Cependant, certaines préoccupations sont plus légitimes que d'autres, et certains gouvernements peuvent tenter de justifier la censure par des menaces exagérées ou même inexistantes. Il appartient aux citoyens de décider en fonction des informations dont ils disposent et de faire pression pour que la presse soit indépendante et habilitée à défendre leurs intérêts et à enquêter à leur sujet.

Les pays les plus restrictifs

Pour mieux illustrer l'aspect de la censure de l'internet dans le monde, voici les cinq pays les plus restrictifs, du moins selon nos critères. Nous avons examiné de nombreux facteurs et avons constaté que les pays suivants étaient les pires contrevenants :

1. La Corée du Nord

Si vous êtes en Corée du Nord et que vous lisez ces lignes, nous tenons tout d'abord à vous féliciter, mais aussi à vous conseiller d'être extrêmement prudent. Nous disons cela parce que le simple fait d'avoir accès à Internet dans le pays est extrêmement rare, et même dans ce cas, le gouvernement n'autorise l'accès qu'à un nombre minimal de sites, tous contrôlés par l'État. En réalité, en raison de la mainmise du pays sur ses citoyens et sur le flux d'informations, nous n'avons peut-être même pas une idée complète de l'ampleur de la censure dans le pays.

Il existe quelques exceptions à ces politiques, mais elles sont généralement réservées à l'élite politique ou à certains étrangers. Un visiteur ne verra peut-être pas le même niveau de censure que le citoyen moyen.

Politiques de censure notables :

- Les torrents sont limités et interdits.

- La pornographie et presque tous les "contenus répréhensibles" sont limités et interdits.

- Les discours politiques en ligne sont extrêmement limités et étroitement contrôlés, et les personnes qui s'opposent au régime sont lourdement sanctionnées.

- Les VPN et autres outils similaires permettant de contourner la censure sont limités et interdits.

- Les médias d'information sont limités et l'État contrôle le seul créateur de contenu d'information.

- Les médias sociaux, du moins les médias sociaux tels que le reste du monde les connaît, sont limités et interdits.

- L'internet lui-même est bloqué pour la grande majorité de la population.
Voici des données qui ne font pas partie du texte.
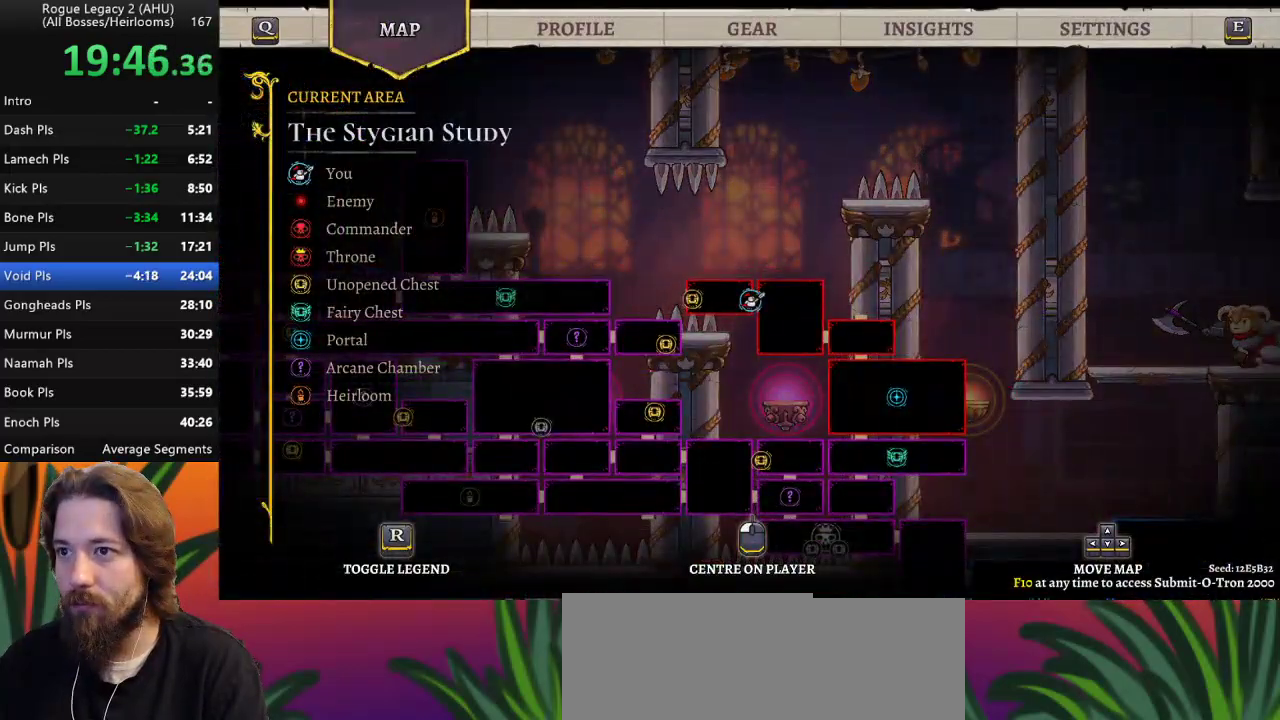
{"keys": ["right"], "events": [[117, "right", "down"], [300, "d", "down"], [450, "d", "up"]]}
Il existe un intranet de sites web limités, mais il est surveillé de près.

2. Chine

"Le grand mur de feu de la Chine" est une phrase célèbre concernant la censure, et la Chine est peut-être le premier pays auquel vous pensez en matière de censure. Cette réputation est bien méritée, et en dehors de la Corée du Nord, c'est facilement le pays le plus restrictif pour l'utilisation d'Internet, même si l'utilisation est courante, souvent sur des appareils mobiles. Les mots-clés et les sites sont souvent et facilement bloqués, et la propagande est omniprésente en ligne.

La situation exacte de la censure en ligne en Chine est en pleine évolution, et nous ne pouvons pas déterminer avec précision la direction que prendra le PCC dans ses efforts. En réalité, il réagira probablement à ce qui sera perçu comme une menace et agira sans hésitation.
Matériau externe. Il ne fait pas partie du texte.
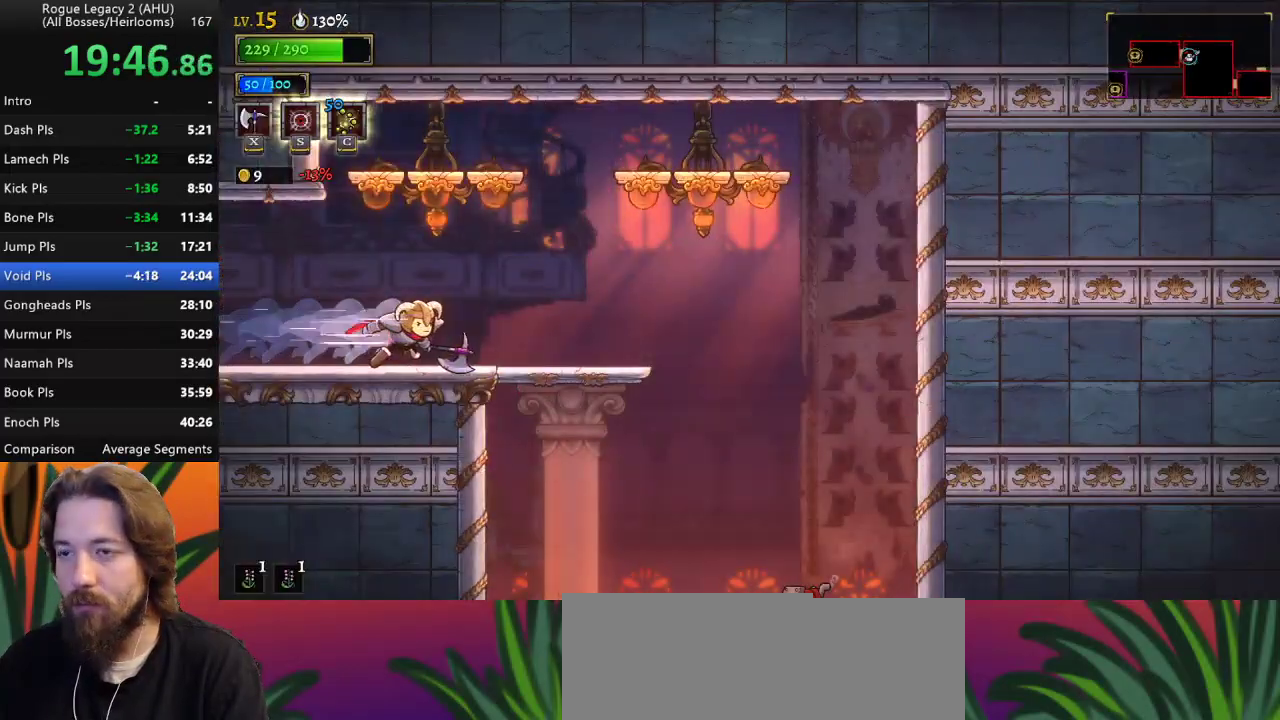
{"keys": ["down"], "events": [[367, "down", "down"], [367, "right", "up"]]}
Politiques de censure notables :

Tout média politique est surveillé et censuré lourdement par le gouvernement, et s'exprimer contre lui peut être lourdement pénalisé. Les mots-clés sont souvent bloqués, et les références à des événements qui donnent une mauvaise image du gouvernement chinois ne sont pas autorisées.
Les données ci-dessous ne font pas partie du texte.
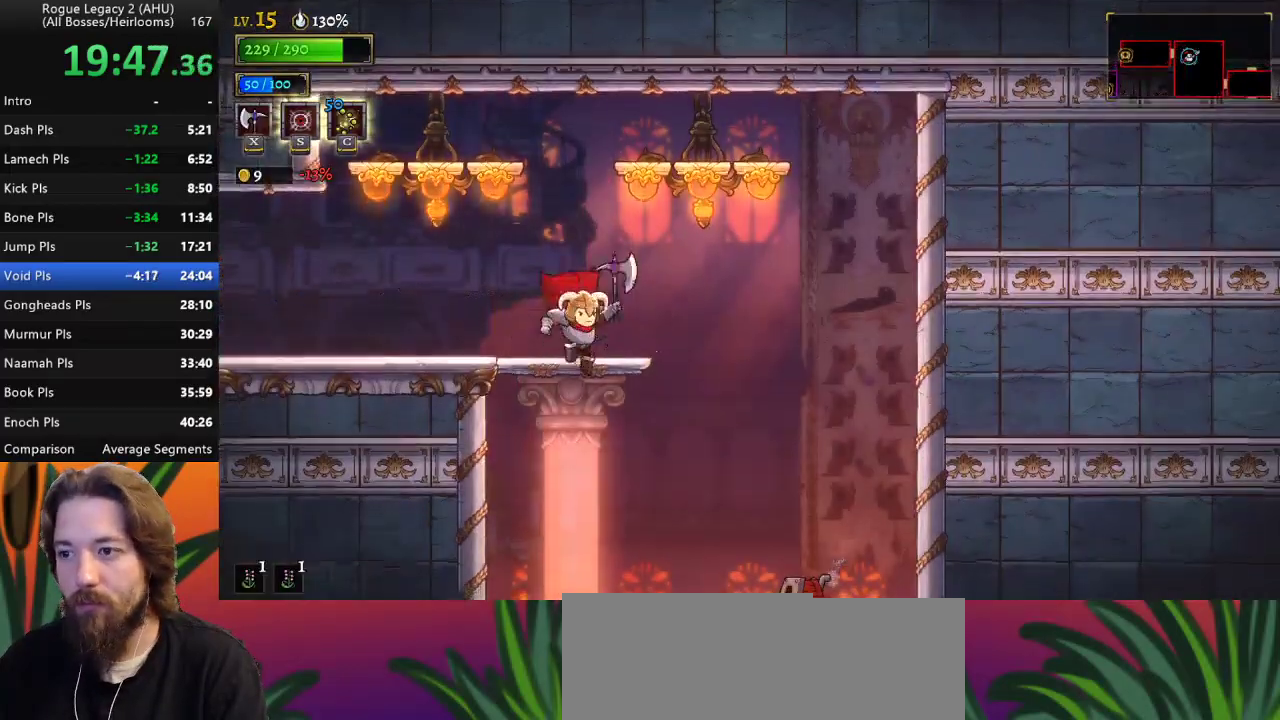
{"keys": ["right"], "events": [[200, "down", "up"], [283, "right", "down"]]}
Il existe des médias sociaux en Chine, mais l'accès aux médias sociaux occidentaux est interdit.

La pornographie est censurée et interdite.

Les sites de torrenting ne sont pas limités ou interdits, et les lois sur les droits d'auteur ne sont pas appliquées (au grand dam des détenteurs de droits d'auteur du monde entier). Cependant, le gouvernement peut toujours surveiller les sites de torrenting et leur contenu pour détecter tout discours ou opinion contraire au gouvernement.

Les VPN ne sont pas autorisés dans le pays, et la plupart des sites de VPN, sinon tous, sont bloqués. Nous conseillons à toute personne prévoyant d'utiliser un VPN lors de son voyage en Chine d'en télécharger un avant son voyage pour s'assurer un accès à l'extérieur.

3. Russie

En Russie, du moins en apparence, l'Internet est incroyablement restrictif pour le citoyen moyen. La parole est officiellement ou officieusement restreinte, tout comme le contenu. Les torrents sont généralement interdits ou fermés (bien que l'efficacité de ces mesures soit variable). Les médias sociaux sont disponibles mais fortement contrôlés.

Toutefois, la Russie a la particularité d'avoir une structure internet très décentralisée par rapport à d'autres pays. Il est donc plus difficile de suivre et d'interrompre le trafic, ce qui entraîne une augmentation de l'activité cybercriminelle (pensez au nombre de cyberattaques très médiatisées qui trouvent leur origine en Russie). Cela signifie également que le gouvernement aura plus de mal à censurer les informations ou à éteindre les réseaux.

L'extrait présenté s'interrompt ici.